Who Does This Work For?
This might be a great strategy for you if your spouse isn’t eligible for a large SSI benefit based on their own Social Security earnings. It’s even more beneficial if you are planning on working until age 70 anyway. The only downside to this is that you can’t implement this strategy until you reach normal retirement age.
Are There Any Other Strategies That Are Worthwhile to Consider?
Yes. Another tactic you might think about is to voluntarily suspend your SSI. This approach allows you to start cashing SSI checks at age 62 (with a 25% reduction in benefits). At normal retirement age you can voluntarily suspend your benefits until age 70. When you do reach that golden age, your benefits will be just about as great as they would have been had you waited until normal retirement age to collect. I know this sounds complicated but let’s break it down. You’ll see how simple this really is.
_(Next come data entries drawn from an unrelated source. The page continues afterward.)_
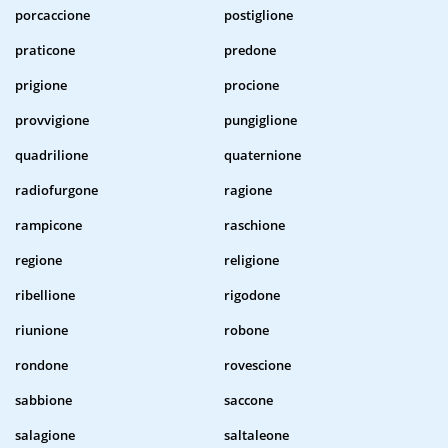
porcaccione
postiglione
praticone
predone
prigione
procione
provvigione
pungiglione
quadrilione
quaternione
radiofurgone
ragione
rampicone
raschione
regione
religione
ribellione
rigodone
riunione
robone
rondone
rovescione
sabbione
saccone
salagione
saltaleone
At age 62 you file for benefits. But instead of receiving $1000 a month (the amount you would have received had you waited until your normal retirement age) you receive $750 a month. This is the 25% hair cut I referred to above. Now, at 66 you voluntarily suspend your payments. As a result, the benefits grow by 8% a year for 4 years. That means your suspended benefit of $750 will grow by 32%. So when you celebrate your 70th birthday, your checks will be $990 a month. That’s pretty close to the $1,000 you would have received had you not taken benefits between the ages of 62 and 66. Not bad.
Would either of these work for you? Why or why not?
What is your Social Security strategy? Would either of these ideas make sense for you? Why or why not?